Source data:
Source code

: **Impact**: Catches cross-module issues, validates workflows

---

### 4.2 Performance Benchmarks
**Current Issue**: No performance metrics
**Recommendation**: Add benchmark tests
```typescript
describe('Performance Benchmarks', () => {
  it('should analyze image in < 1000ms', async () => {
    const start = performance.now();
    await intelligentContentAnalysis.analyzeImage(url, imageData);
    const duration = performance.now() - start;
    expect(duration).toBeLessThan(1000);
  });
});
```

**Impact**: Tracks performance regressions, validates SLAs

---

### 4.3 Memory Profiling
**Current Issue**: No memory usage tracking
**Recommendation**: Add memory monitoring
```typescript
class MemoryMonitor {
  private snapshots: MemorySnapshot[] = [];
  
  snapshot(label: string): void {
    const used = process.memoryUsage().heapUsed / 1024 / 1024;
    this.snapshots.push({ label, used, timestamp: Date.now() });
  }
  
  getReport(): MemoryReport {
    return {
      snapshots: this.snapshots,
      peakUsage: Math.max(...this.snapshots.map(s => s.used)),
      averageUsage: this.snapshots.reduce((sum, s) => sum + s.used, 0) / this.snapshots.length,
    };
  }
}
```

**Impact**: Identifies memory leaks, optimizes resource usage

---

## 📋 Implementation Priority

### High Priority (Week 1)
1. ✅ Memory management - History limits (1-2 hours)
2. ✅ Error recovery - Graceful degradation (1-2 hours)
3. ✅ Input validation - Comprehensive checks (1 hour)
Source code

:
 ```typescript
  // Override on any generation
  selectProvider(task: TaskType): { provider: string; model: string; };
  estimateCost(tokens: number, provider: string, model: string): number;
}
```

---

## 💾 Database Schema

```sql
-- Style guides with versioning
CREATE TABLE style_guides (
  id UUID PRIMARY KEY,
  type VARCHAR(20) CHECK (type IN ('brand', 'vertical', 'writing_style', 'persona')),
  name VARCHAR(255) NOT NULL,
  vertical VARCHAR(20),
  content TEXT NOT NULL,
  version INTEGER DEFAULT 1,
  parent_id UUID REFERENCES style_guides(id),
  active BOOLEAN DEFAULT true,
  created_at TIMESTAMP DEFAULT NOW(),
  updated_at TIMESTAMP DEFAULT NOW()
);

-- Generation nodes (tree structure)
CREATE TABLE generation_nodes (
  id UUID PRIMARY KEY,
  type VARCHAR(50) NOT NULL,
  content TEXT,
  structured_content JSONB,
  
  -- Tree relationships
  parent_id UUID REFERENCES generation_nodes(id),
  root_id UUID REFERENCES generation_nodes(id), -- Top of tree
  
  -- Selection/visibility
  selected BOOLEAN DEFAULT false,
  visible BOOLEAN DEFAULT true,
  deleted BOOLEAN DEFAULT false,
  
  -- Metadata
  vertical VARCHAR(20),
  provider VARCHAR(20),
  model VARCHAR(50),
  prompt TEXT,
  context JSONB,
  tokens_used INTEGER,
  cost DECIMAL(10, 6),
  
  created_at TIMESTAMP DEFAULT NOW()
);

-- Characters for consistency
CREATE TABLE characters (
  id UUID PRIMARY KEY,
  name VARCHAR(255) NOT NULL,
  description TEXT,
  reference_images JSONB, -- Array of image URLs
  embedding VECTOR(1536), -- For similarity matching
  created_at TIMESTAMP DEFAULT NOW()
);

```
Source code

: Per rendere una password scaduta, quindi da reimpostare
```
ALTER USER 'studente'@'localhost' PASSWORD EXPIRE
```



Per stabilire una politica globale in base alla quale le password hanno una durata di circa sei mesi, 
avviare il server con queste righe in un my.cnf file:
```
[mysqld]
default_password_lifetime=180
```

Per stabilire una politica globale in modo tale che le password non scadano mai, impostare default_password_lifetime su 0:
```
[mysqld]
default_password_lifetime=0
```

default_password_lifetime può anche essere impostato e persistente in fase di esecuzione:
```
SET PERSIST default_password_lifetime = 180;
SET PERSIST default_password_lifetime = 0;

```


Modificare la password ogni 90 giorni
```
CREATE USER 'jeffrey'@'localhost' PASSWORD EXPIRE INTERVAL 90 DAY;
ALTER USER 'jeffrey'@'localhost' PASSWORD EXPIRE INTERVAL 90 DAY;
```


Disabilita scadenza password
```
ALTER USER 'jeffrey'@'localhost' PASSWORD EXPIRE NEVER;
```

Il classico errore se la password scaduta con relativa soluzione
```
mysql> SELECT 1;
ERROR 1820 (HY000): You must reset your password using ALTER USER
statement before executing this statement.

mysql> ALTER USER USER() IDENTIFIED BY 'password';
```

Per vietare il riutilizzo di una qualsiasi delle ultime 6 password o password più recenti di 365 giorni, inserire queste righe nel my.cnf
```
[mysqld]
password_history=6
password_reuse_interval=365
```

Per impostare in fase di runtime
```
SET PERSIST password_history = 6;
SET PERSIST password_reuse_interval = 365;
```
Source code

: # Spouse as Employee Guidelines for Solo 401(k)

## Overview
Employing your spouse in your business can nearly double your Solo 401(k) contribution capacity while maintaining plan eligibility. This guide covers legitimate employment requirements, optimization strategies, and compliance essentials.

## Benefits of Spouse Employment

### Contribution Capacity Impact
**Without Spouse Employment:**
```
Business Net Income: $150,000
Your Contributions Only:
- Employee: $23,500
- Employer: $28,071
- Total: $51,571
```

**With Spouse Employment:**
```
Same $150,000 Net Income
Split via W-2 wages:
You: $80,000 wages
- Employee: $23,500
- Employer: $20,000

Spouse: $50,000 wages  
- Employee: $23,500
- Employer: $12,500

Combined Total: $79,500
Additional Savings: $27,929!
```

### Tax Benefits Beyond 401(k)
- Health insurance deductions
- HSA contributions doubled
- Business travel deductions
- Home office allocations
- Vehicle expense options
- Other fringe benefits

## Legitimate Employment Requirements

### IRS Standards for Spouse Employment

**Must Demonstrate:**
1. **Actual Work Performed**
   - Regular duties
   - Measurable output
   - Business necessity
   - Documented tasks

* _WORK TO BE COMPLETED_
Reproduce each record exactly, leaving nothing out.

* _RESPONSE TO THE TASK_
Source code

: **Impact**: Catches cross-module issues, validates workflows

---

### 4.2 Performance Benchmarks
**Current Issue**: No performance metrics
**Recommendation**: Add benchmark tests
```typescript
describe('Performance Benchmarks', () => {
  it('should analyze image in < 1000ms', async () => {
    const start = performance.now();
    await intelligentContentAnalysis.analyzeImage(url, imageData);
    const duration = performance.now() - start;
    expect(duration).toBeLessThan(1000);
  });
});
```

**Impact**: Tracks performance regressions, validates SLAs

---

### 4.3 Memory Profiling
**Current Issue**: No memory usage tracking
**Recommendation**: Add memory monitoring
```typescript
class MemoryMonitor {
  private snapshots: MemorySnapshot[] = [];
  
  snapshot(label: string): void {
    const used = process.memoryUsage().heapUsed / 1024 / 1024;
    this.snapshots.push({ label, used, timestamp: Date.now() });
  }
  
  getReport(): MemoryReport {
    return {
      snapshots: this.snapshots,
      peakUsage: Math.max(...this.snapshots.map(s => s.used)),
      averageUsage: this.snapshots.reduce((sum, s) => sum + s.used, 0) / this.snapshots.length,
    };
  }
}
```

**Impact**: Identifies memory leaks, optimizes resource usage

---

## 📋 Implementation Priority

### High Priority (Week 1)
1. ✅ Memory management - History limits (1-2 hours)
2. ✅ Error recovery - Graceful degradation (1-2 hours)
3. ✅ Input validation - Comprehensive checks (1 hour)
Source code

:
 ```typescript
  // Override on any generation
  selectProvider(task: TaskType): { provider: string; model: string; };
  estimateCost(tokens: number, provider: string, model: string): number;
}
```

---

## 💾 Database Schema

```sql
-- Style guides with versioning
CREATE TABLE style_guides (
  id UUID PRIMARY KEY,
  type VARCHAR(20) CHECK (type IN ('brand', 'vertical', 'writing_style', 'persona')),
  name VARCHAR(255) NOT NULL,
  vertical VARCHAR(20),
  content TEXT NOT NULL,
  version INTEGER DEFAULT 1,
  parent_id UUID REFERENCES style_guides(id),
  active BOOLEAN DEFAULT true,
  created_at TIMESTAMP DEFAULT NOW(),
  updated_at TIMESTAMP DEFAULT NOW()
);

-- Generation nodes (tree structure)
CREATE TABLE generation_nodes (
  id UUID PRIMARY KEY,
  type VARCHAR(50) NOT NULL,
  content TEXT,
  structured_content JSONB,
  
  -- Tree relationships
  parent_id UUID REFERENCES generation_nodes(id),
  root_id UUID REFERENCES generation_nodes(id), -- Top of tree
  
  -- Selection/visibility
  selected BOOLEAN DEFAULT false,
  visible BOOLEAN DEFAULT true,
  deleted BOOLEAN DEFAULT false,
  
  -- Metadata
  vertical VARCHAR(20),
  provider VARCHAR(20),
  model VARCHAR(50),
  prompt TEXT,
  context JSONB,
  tokens_used INTEGER,
  cost DECIMAL(10, 6),
  
  created_at TIMESTAMP DEFAULT NOW()
);

-- Characters for consistency
CREATE TABLE characters (
  id UUID PRIMARY KEY,
  name VARCHAR(255) NOT NULL,
  description TEXT,
  reference_images JSONB, -- Array of image URLs
  embedding VECTOR(1536), -- For similarity matching
  created_at TIMESTAMP DEFAULT NOW()
);

```
Source code

: Per rendere una password scaduta, quindi da reimpostare
```
ALTER USER 'studente'@'localhost' PASSWORD EXPIRE
```



Per stabilire una politica globale in base alla quale le password hanno una durata di circa sei mesi, 
avviare il server con queste righe in un my.cnf file:
```
[mysqld]
default_password_lifetime=180
```

Per stabilire una politica globale in modo tale che le password non scadano mai, impostare default_password_lifetime su 0:
```
[mysqld]
default_password_lifetime=0
```

default_password_lifetime può anche essere impostato e persistente in fase di esecuzione:
```
SET PERSIST default_password_lifetime = 180;
SET PERSIST default_password_lifetime = 0;

```


Modificare la password ogni 90 giorni
```
CREATE USER 'jeffrey'@'localhost' PASSWORD EXPIRE INTERVAL 90 DAY;
ALTER USER 'jeffrey'@'localhost' PASSWORD EXPIRE INTERVAL 90 DAY;
```


Disabilita scadenza password
```
ALTER USER 'jeffrey'@'localhost' PASSWORD EXPIRE NEVER;
```

Il classico errore se la password scaduta con relativa soluzione
```
mysql> SELECT 1;
ERROR 1820 (HY000): You must reset your password using ALTER USER
statement before executing this statement.

mysql> ALTER USER USER() IDENTIFIED BY 'password';
```

Per vietare il riutilizzo di una qualsiasi delle ultime 6 password o password più recenti di 365 giorni, inserire queste righe nel my.cnf
```
[mysqld]
password_history=6
password_reuse_interval=365
```

Per impostare in fase di runtime
```
SET PERSIST password_history = 6;
SET PERSIST password_reuse_interval = 365;
```
Source code

: # Spouse as Employee Guidelines for Solo 401(k)

## Overview
Employing your spouse in your business can nearly double your Solo 401(k) contribution capacity while maintaining plan eligibility. This guide covers legitimate employment requirements, optimization strategies, and compliance essentials.

## Benefits of Spouse Employment

### Contribution Capacity Impact
**Without Spouse Employment:**
```
Business Net Income: $150,000
Your Contributions Only:
- Employee: $23,500
- Employer: $28,071
- Total: $51,571
```

**With Spouse Employment:**
```
Same $150,000 Net Income
Split via W-2 wages:
You: $80,000 wages
- Employee: $23,500
- Employer: $20,000

Spouse: $50,000 wages  
- Employee: $23,500
- Employer: $12,500

Combined Total: $79,500
Additional Savings: $27,929!
```

### Tax Benefits Beyond 401(k)
- Health insurance deductions
- HSA contributions doubled
- Business travel deductions
- Home office allocations
- Vehicle expense options
- Other fringe benefits

## Legitimate Employment Requirements

### IRS Standards for Spouse Employment

**Must Demonstrate:**
1. **Actual Work Performed**
   - Regular duties
   - Measurable output
   - Business necessity
   - Documented tasks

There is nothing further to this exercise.